Jetzt bittet die Kripo die Bevölkerung besonders in Willich erneut dringend um Mithilfe: Wer hat zu den beschriebenen Zeiten rund um die Fundorte verdächtige Beobachtungen gemacht?

Ebenfalls bittet die Kripo um besondere Sensibilität: Jeder sollte bei Spaziergängen oder sonstigen Aufenthalten in Grünanlagen auf verdächtige Beobachtungen achten. Gesunde Tiere sind in der Regel nachtaktiv, so dass die Polizei besonders an Beobachtungen in den Abend- und Nachtstunden interessiert ist: Jede noch so kleine verdächtige Beobachtung sollte sofort über die 110 der Polizei gemeldet werden. Wie in allen anderen Kriminalitätsfällen trifft es auch in diesem Fall zu: Auch kleine, vermeintlich unbedeutende Beobachtungen können helfen, die Taten aufzuklären und den Beginn einer neuerlichen Serie von Tötungen zu stoppen. Man beschuldigt niemanden zu Unrecht einer Straftat, wenn man die Polizei anruft, weil man in der Dunkelheit jemanden mit Taschenlampen auf einem Spielplatz oder in einer Grünanlage in Willich hantieren sieht.

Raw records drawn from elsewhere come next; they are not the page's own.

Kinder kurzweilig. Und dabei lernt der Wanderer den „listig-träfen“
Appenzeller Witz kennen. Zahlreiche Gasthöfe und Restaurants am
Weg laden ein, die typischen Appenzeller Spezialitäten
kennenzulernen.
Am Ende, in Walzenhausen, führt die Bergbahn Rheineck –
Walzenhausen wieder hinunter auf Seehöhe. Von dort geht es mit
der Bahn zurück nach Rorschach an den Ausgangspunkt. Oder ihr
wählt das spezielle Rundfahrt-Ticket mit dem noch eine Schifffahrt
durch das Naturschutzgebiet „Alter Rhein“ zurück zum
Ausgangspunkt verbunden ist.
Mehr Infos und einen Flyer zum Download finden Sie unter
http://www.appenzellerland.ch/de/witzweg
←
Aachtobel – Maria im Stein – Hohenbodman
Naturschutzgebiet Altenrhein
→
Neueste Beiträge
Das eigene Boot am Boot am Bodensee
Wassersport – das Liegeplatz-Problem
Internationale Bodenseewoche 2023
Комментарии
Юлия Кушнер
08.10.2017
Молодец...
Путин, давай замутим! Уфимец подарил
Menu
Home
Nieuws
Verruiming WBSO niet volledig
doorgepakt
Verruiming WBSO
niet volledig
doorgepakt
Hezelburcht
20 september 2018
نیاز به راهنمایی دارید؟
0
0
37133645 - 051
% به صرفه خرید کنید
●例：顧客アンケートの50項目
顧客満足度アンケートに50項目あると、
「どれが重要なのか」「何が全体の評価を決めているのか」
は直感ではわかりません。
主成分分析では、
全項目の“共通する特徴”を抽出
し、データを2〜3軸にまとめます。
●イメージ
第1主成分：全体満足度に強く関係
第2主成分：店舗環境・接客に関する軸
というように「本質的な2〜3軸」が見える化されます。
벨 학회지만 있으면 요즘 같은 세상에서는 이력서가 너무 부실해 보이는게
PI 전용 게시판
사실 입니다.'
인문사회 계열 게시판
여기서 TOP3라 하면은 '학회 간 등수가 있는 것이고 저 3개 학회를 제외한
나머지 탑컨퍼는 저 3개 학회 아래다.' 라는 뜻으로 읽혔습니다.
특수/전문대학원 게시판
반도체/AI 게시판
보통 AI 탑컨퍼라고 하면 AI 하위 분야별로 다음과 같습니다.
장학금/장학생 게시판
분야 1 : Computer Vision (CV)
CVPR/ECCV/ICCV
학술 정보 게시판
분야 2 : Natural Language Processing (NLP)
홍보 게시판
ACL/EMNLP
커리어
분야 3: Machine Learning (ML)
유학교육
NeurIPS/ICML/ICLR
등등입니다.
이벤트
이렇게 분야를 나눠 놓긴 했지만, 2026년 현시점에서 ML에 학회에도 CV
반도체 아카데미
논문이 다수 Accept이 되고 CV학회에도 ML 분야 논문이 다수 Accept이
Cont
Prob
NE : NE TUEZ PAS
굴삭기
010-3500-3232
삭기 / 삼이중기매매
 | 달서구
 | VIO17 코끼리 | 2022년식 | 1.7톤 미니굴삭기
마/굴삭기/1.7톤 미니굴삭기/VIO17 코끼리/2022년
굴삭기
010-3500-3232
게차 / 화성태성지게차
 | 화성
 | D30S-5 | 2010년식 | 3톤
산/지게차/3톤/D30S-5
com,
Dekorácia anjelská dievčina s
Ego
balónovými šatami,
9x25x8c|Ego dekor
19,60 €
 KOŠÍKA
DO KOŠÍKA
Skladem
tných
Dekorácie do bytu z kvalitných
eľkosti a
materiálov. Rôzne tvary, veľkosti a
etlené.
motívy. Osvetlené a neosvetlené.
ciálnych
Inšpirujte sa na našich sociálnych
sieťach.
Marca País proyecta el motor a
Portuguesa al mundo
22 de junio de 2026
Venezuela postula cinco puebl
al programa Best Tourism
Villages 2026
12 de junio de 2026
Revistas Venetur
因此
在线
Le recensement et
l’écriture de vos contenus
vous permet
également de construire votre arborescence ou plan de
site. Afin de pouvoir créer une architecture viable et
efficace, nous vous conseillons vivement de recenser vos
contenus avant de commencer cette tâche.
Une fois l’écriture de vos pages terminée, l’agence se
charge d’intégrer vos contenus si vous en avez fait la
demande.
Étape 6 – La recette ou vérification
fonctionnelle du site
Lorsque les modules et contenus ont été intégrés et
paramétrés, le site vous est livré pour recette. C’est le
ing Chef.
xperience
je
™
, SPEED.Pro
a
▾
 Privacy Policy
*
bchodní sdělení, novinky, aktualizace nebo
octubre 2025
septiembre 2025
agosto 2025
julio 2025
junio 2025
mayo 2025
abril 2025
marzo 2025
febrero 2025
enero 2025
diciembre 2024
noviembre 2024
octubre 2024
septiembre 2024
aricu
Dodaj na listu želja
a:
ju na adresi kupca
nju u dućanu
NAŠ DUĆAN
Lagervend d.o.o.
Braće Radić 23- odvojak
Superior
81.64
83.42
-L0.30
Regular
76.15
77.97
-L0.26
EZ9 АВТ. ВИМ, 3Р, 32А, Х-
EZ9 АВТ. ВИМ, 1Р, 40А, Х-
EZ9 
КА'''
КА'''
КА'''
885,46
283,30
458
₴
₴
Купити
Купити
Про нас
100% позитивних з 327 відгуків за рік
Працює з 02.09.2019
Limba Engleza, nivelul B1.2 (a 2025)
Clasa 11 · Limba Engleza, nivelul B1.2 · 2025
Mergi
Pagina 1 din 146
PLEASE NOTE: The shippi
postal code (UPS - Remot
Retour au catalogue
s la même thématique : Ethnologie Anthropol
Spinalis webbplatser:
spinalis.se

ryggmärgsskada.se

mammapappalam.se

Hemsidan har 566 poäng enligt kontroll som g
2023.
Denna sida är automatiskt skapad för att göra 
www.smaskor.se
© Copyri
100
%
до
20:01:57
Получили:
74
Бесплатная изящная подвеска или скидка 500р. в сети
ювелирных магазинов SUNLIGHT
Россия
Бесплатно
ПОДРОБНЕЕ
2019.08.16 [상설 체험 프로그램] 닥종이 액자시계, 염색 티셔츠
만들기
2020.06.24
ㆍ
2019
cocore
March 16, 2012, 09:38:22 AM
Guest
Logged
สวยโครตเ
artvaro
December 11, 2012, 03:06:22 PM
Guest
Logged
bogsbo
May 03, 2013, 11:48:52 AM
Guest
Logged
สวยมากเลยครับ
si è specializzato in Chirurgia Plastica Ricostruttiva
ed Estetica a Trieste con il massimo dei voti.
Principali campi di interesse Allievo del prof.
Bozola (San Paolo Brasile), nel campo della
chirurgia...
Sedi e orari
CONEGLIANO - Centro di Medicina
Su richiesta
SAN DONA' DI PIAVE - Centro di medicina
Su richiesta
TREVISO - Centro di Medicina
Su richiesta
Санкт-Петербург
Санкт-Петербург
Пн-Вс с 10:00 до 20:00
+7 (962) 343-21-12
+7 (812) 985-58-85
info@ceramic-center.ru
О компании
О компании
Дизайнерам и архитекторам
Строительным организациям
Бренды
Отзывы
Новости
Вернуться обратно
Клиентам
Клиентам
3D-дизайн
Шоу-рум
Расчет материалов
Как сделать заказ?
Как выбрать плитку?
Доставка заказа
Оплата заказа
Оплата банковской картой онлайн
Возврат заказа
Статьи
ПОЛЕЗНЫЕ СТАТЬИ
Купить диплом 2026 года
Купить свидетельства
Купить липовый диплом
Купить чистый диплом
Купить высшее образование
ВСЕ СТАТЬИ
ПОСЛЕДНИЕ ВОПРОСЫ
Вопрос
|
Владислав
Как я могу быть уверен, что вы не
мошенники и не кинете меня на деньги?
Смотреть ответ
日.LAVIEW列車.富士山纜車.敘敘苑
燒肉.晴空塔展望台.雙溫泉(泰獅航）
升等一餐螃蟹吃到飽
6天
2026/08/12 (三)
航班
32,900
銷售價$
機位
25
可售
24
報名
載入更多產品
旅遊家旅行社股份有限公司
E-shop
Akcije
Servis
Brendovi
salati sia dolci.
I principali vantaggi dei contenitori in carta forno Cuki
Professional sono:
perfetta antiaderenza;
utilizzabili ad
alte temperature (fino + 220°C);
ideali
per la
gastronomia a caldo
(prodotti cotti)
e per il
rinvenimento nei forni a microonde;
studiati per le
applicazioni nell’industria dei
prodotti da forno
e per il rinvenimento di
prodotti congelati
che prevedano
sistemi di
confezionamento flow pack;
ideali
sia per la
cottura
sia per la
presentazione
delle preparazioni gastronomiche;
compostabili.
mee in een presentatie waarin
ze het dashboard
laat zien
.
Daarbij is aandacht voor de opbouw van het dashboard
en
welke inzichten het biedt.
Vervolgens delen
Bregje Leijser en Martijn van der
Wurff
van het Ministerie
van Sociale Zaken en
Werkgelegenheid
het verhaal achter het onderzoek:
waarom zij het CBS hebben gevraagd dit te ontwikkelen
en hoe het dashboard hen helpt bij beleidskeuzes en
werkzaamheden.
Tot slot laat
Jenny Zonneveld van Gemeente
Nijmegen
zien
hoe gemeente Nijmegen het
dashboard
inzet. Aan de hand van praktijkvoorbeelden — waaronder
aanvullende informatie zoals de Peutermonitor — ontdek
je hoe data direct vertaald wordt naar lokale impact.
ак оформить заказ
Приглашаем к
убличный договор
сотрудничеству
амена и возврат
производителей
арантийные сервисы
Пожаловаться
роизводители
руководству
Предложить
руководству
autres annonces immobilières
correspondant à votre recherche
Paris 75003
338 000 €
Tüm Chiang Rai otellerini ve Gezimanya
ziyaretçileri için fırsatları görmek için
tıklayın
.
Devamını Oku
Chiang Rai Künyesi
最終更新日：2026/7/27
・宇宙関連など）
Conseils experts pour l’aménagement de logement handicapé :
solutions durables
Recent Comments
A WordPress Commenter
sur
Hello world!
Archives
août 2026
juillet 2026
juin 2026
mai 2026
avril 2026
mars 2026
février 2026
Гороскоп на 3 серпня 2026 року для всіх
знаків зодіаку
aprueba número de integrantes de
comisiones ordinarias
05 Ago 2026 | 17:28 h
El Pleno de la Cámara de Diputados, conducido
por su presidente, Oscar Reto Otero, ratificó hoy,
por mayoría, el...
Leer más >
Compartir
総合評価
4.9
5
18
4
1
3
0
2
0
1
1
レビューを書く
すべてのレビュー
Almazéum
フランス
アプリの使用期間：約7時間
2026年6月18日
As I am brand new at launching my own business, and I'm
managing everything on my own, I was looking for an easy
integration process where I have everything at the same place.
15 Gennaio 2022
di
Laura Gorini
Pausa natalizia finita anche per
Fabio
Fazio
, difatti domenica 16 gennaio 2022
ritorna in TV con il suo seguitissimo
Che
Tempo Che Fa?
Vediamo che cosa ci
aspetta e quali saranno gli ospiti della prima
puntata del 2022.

Die Polizei kommt gerne, und wenn es sich um einen unbescholtenen Hundebesitzer beim Spaziergang handelt, hat der erstens nichts zu befürchten und zweitens sicherlich großes Verständnis für die polizeiliche Überprüfung. Besonders verdächtig ist, wenn man in Verbindung mit der verdächtigen Tätigkeit einer solchen Person auch noch Schmerzensschreie (der Igel) hören sollte. Aufgrund der Erfahrungen in Zusammenhang mit der Serie von Igeltötungen im Jahr 2013 bittet die Polizei jedoch auch darum, keine eigenen Nachforschungen ohne Rücksprache mit der Kripo anzustellen.

Hinweise erbittet das KK Ost unter der Rufnummer 02162/377-0.